**What this task involves:** Copy out exactly the lines below that run from the one holding "Kim AL, Labasi" to the one holding "Kindas-Mugge I, Trautinger", keeping both of those lines and no others.

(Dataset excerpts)
———
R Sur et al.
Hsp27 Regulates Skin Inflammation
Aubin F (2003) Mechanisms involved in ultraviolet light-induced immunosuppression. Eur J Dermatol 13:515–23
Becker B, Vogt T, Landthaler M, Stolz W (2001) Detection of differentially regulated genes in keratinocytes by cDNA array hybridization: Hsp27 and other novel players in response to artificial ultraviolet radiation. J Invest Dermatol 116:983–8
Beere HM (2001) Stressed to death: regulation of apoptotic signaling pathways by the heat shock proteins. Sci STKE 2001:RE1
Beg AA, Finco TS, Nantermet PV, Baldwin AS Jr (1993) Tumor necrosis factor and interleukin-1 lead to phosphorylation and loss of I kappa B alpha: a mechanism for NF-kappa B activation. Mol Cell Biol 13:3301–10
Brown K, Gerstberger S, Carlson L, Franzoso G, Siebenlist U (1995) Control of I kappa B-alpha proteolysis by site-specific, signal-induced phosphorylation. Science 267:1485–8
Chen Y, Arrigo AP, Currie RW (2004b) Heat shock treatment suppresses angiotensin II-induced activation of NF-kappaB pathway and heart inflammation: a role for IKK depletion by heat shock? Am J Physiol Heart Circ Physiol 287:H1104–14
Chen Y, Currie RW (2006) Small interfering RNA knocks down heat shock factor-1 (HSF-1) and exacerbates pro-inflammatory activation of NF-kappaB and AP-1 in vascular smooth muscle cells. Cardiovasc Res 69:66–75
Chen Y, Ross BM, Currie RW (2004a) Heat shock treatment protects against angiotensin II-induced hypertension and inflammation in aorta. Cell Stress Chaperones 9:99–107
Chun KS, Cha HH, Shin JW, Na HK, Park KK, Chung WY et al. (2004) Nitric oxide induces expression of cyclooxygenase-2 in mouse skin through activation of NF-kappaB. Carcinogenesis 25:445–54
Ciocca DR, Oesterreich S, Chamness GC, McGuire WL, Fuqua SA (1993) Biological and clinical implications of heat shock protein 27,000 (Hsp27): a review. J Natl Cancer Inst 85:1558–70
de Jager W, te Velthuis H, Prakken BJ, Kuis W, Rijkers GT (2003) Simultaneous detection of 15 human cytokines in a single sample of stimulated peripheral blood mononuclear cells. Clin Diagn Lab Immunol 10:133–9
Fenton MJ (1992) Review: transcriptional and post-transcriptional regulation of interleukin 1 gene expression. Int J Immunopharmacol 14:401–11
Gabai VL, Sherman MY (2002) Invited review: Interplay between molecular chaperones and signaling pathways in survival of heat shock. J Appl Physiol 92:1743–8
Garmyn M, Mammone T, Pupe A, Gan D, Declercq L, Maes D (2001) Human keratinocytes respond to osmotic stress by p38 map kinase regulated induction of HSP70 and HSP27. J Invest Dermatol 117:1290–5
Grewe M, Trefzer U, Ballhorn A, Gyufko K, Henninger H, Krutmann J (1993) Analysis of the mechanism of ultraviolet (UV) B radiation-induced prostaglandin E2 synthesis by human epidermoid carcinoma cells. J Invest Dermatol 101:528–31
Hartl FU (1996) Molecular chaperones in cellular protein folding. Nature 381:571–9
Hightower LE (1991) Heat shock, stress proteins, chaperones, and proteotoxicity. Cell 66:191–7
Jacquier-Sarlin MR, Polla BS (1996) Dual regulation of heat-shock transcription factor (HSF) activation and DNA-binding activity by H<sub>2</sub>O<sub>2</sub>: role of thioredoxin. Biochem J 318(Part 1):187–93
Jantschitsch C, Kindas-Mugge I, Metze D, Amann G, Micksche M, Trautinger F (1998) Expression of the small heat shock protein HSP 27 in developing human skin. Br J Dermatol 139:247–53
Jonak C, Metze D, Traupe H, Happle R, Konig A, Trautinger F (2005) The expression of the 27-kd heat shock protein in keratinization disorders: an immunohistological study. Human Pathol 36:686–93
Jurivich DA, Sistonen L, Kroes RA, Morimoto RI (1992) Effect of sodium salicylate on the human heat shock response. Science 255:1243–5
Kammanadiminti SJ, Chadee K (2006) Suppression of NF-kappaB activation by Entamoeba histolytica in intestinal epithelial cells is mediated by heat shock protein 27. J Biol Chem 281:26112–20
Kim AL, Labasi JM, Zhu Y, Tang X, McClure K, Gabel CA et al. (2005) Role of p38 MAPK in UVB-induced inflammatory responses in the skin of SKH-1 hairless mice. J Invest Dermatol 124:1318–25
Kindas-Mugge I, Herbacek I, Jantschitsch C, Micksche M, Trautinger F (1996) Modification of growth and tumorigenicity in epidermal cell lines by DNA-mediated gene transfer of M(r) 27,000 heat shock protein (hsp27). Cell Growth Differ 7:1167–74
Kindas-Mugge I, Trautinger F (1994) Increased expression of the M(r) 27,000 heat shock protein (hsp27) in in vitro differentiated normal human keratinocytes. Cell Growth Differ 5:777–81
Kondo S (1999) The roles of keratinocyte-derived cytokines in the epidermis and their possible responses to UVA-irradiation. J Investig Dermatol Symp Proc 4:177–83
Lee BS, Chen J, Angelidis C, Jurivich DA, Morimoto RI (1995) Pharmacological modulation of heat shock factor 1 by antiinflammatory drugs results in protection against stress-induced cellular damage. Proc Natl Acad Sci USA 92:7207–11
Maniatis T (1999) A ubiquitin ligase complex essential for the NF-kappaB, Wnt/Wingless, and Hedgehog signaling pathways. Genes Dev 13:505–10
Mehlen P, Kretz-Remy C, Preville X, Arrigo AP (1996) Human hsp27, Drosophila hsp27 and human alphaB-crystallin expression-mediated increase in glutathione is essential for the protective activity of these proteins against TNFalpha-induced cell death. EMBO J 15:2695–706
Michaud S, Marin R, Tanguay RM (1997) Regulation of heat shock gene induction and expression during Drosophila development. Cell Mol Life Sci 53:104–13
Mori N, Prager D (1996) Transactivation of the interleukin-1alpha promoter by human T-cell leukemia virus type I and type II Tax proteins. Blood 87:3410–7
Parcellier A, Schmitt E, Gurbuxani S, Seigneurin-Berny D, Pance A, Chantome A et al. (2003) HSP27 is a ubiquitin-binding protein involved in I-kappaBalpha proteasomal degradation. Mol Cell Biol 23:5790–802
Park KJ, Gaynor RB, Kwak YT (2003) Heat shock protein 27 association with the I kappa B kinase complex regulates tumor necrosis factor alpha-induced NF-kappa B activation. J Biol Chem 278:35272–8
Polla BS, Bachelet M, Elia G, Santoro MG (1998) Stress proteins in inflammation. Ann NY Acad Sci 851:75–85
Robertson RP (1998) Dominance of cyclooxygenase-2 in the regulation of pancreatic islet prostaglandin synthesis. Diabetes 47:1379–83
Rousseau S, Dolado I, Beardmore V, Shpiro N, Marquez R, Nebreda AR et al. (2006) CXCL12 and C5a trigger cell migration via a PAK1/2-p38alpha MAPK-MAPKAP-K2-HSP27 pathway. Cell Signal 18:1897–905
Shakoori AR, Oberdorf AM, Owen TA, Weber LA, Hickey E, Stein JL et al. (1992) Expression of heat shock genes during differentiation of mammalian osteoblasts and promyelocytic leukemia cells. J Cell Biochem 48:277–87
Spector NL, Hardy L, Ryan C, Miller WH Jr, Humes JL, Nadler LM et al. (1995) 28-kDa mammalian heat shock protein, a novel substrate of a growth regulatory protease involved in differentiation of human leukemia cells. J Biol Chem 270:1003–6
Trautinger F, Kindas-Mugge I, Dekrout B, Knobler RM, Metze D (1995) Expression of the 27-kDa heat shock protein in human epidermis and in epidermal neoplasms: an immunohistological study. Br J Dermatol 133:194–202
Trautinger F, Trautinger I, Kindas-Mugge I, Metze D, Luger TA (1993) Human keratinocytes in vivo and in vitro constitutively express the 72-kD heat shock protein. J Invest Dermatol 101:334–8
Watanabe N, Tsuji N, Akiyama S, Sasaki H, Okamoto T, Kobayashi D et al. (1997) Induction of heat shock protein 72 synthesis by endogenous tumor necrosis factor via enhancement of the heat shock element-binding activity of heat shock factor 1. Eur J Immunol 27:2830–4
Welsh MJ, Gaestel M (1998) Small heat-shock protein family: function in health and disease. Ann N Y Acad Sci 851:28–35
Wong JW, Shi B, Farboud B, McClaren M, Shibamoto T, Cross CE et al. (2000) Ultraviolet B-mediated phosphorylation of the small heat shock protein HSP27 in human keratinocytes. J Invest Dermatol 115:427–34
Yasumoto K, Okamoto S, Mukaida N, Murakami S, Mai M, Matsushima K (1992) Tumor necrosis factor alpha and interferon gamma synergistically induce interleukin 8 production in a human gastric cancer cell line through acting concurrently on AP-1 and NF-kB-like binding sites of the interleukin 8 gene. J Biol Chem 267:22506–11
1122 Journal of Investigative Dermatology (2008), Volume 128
———
**Answer to this problem:**
Kim AL, Labasi JM, Zhu Y, Tang X, McClure K, Gabel CA et al. (2005) Role of p38 MAPK in UVB-induced inflammatory responses in the skin of SKH-1 hairless mice. J Invest Dermatol 124:1318–25
Kindas-Mugge I, Herbacek I, Jantschitsch C, Micksche M, Trautinger F (1996) Modification of growth and tumorigenicity in epidermal cell lines by DNA-mediated gene transfer of M(r) 27,000 heat shock protein (hsp27). Cell Growth Differ 7:1167–74
Kindas-Mugge I, Trautinger F (1994) Increased expression of the M(r) 27,000 heat shock protein (hsp27) in in vitro differentiated normal human keratinocytes. Cell Growth Differ 5:777–81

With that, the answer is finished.